Re: [vpp-dev] 100G with iperf3 server using VCL library

Florin Coras Fri, 11 Sep 2020 23:24:10 -0700

Hi Vijay, 

Quick replies inline.


> On Sep 11, 2020, at 7:27 PM, Vijay Sampath <vsamp...@gmail.com> wrote:
> 
> Hi Florin,
> 
> Thanks once again for looking at this issue. Please see inline:
> 
> On Fri, Sep 11, 2020 at 2:06 PM Florin Coras <fcoras.li...@gmail.com 
> <mailto:fcoras.li...@gmail.com>> wrote:
> Hi Vijay, 
> 
> Inline.
> 
>> On Sep 11, 2020, at 1:08 PM, Vijay Sampath <vsamp...@gmail.com 
>> <mailto:vsamp...@gmail.com>> wrote:
>> 
>> Hi Florin,
>> 
>> Thanks for the response. Please see inline:
>> 
>> On Fri, Sep 11, 2020 at 10:42 AM Florin Coras <fcoras.li...@gmail.com 
>> <mailto:fcoras.li...@gmail.com>> wrote:
>> Hi Vijay, 
>> 
>> Cool experiment. More inline. 
>> 
>> > On Sep 11, 2020, at 9:42 AM, Vijay Sampath <vsamp...@gmail.com 
>> > <mailto:vsamp...@gmail.com>> wrote:
>> > 
>> > Hi,
>> > 
>> > I am using iperf3 as a client on an Ubuntu 18.04 Linux machine connected 
>> > to another server running VPP using 100G NICs. Both servers are Intel Xeon 
>> > with 24 cores.
>> 
>> May I ask the frequency for those cores? Also what type of nic are you using?
>> 
>> 2700 MHz. 
> 
> Probably this somewhat limits throughput per single connection compared to my 
> testbed where the Intel cpu boosts to 4GHz. 
>  
> Please see below, I noticed an anomaly. 
> 
> 
>> The nic is a Pensando DSC100.
> 
> Okay, not sure what to expect there. Since this mostly stresses the rx side, 
> what’s the number of rx descriptors? Typically I test with 256, with more 
> connections higher throughput you might need more. 
>  
> This is the default - comments seem to suggest that is 1024. I don't see any 
> rx queue empty errors on the nic, which probably means there are sufficient 
> buffers.

## Information

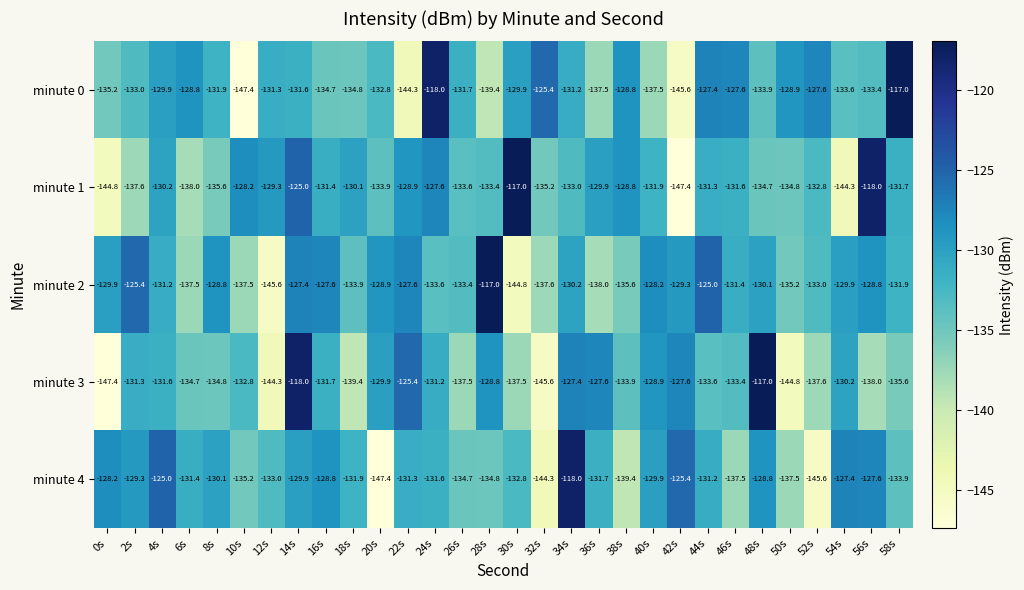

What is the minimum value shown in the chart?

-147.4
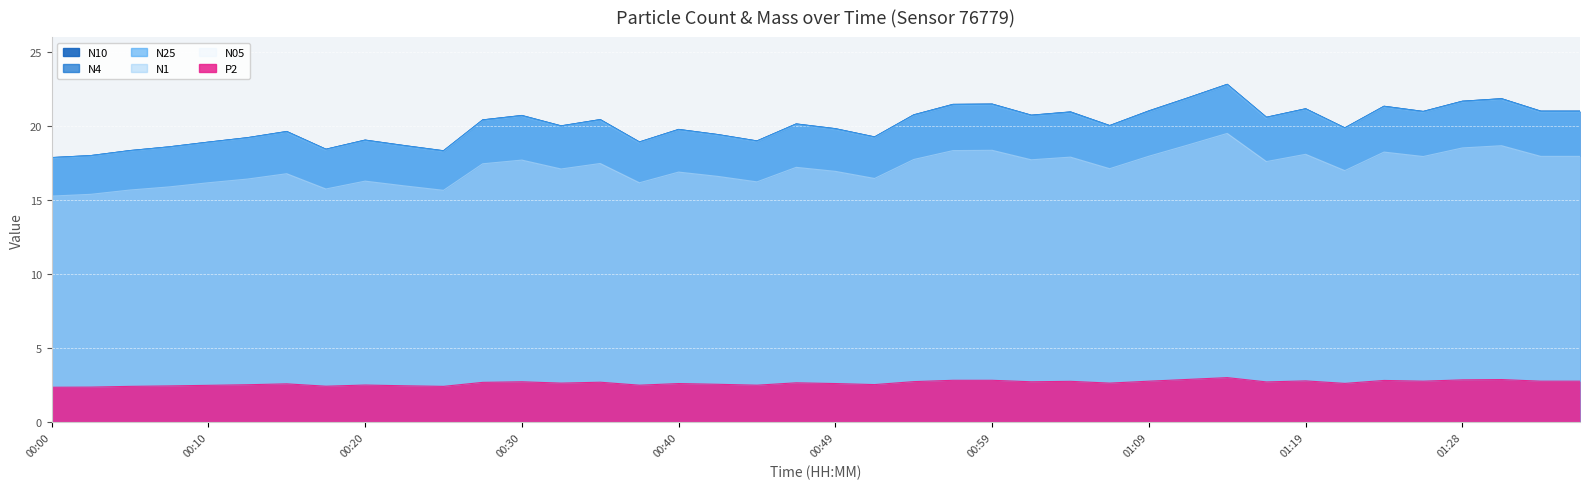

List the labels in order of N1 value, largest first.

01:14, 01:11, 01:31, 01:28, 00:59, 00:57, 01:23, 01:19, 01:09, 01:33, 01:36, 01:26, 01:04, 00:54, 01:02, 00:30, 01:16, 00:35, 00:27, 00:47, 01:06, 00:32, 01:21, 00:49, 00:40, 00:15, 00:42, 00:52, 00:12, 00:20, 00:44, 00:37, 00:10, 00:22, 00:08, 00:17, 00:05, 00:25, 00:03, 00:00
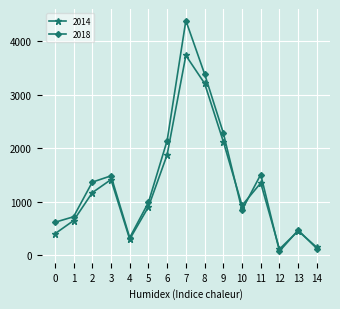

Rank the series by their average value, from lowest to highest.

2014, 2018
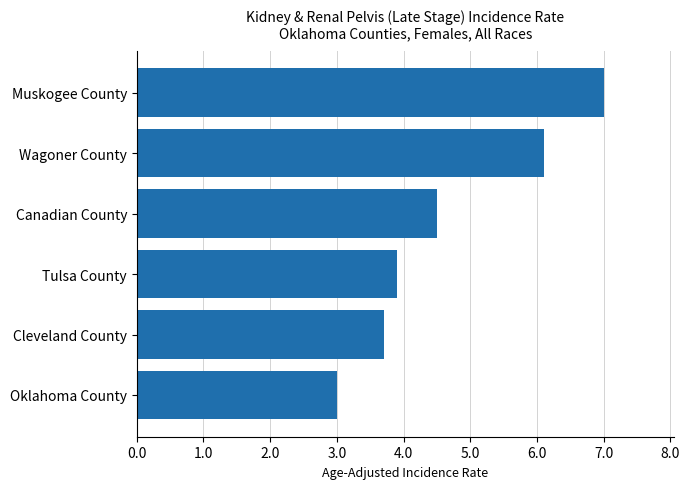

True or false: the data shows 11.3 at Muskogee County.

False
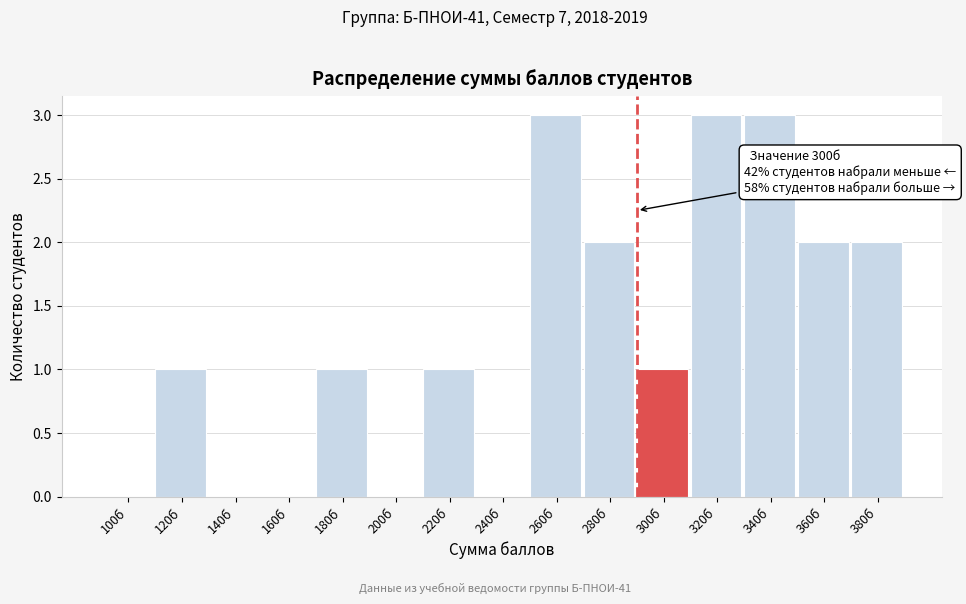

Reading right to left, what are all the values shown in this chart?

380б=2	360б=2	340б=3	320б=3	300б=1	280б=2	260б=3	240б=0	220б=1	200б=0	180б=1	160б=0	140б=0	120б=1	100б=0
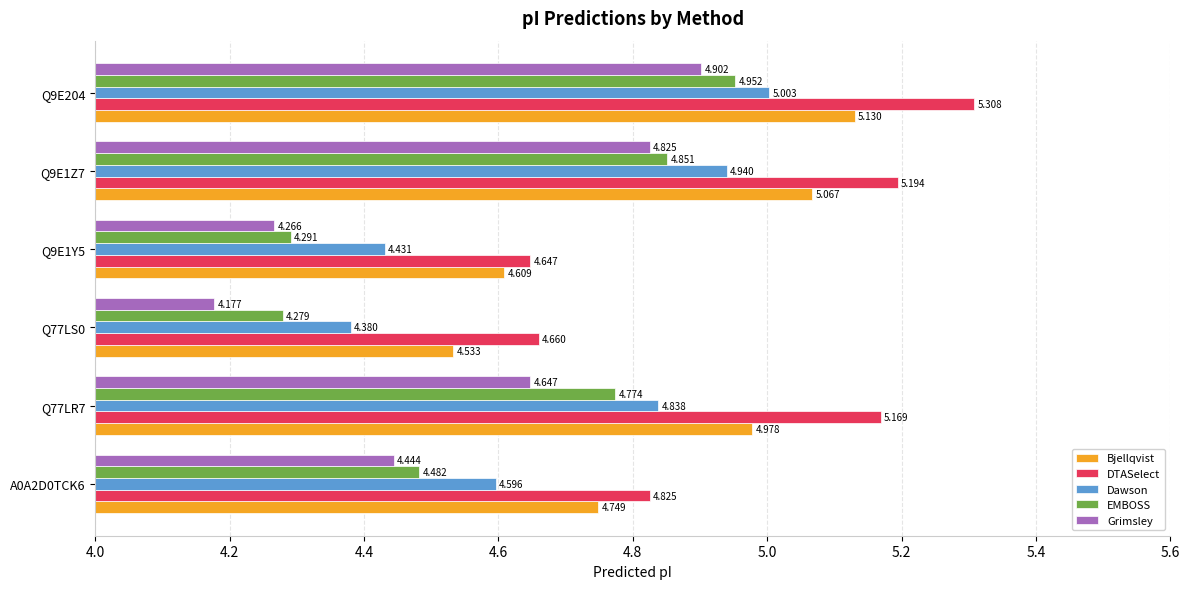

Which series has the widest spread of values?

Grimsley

## Apply what you read
[a] Summarize the VPP mailing-list thread in two sentences.
[b] In the VPP mailing-list thread, which NIC is Vijay using?
[c] Continue the VPP mailing-list thread after its last line.
The items come from a separate source.

## Results
[a] Vijay Sampath is testing iperf3 between an Ubuntu 18.04 client and a server running VPP, connected with 100G NICs on 24-core Intel Xeon machines, and he tells Florin Coras that the cores run at 2700 MHz and the NIC is a Pensando DSC100. Florin suggests that this frequency likely limits per-connection throughput compared with his 4GHz testbed and asks about rx descriptors, and Vijay replies that he uses the default, apparently 1024, and sees no rx queue empty errors on the NIC.

[b] A Pensando DSC100.

[c]
Reasonable. Might want to try to reduce it down to 256 but performance will 
depend a lot on other things as well. 

>> > I am trying to push 100G traffic from the iperf Linux TCP client by 
>> > starting 10 parallel iperf connections on different port numbers and 
>> > pinning them to different cores on the sender side. On the VPP receiver 
>> > side I have 10 worker threads and 10 rx-queues in dpdk, and running iperf3 
>> > using VCL library as follows
>> > 
>> > taskset 0x00400 sh -c 
>> > "LD_PRELOAD=/usr/lib/x86_64-linux-gnu/libvcl_ldpreload.so 
>> > VCL_CONFIG=/etc/vpp/vcl.conf iperf3 -s -4 -p 9000" &
>> > taskset 0x00800 sh -c 
>> > "LD_PRELOAD=/usr/lib/x86_64-linux-gnu/libvcl_ldpreload.so 
>> > VCL_CONFIG=/etc/vpp/vcl.conf iperf3 -s -4 -p 9001" &
>> > taskset 0x01000 sh -c "LD_PRELOAD=/usr/lib/x86_64
>> > ...
>> > 
>> > MTU is set to 9216 everywhere, and TCP MSS set to 8200 on client:
>> > 
>> > taskset 0x0001 iperf3 -c 10.1.1.102 -M 8200 -Z -t 6000 -p 9000
>> > taskset 0x0002 iperf3 -c 10.1.1.102 -M 8200 -Z -t 6000 -p 9001
>> > ...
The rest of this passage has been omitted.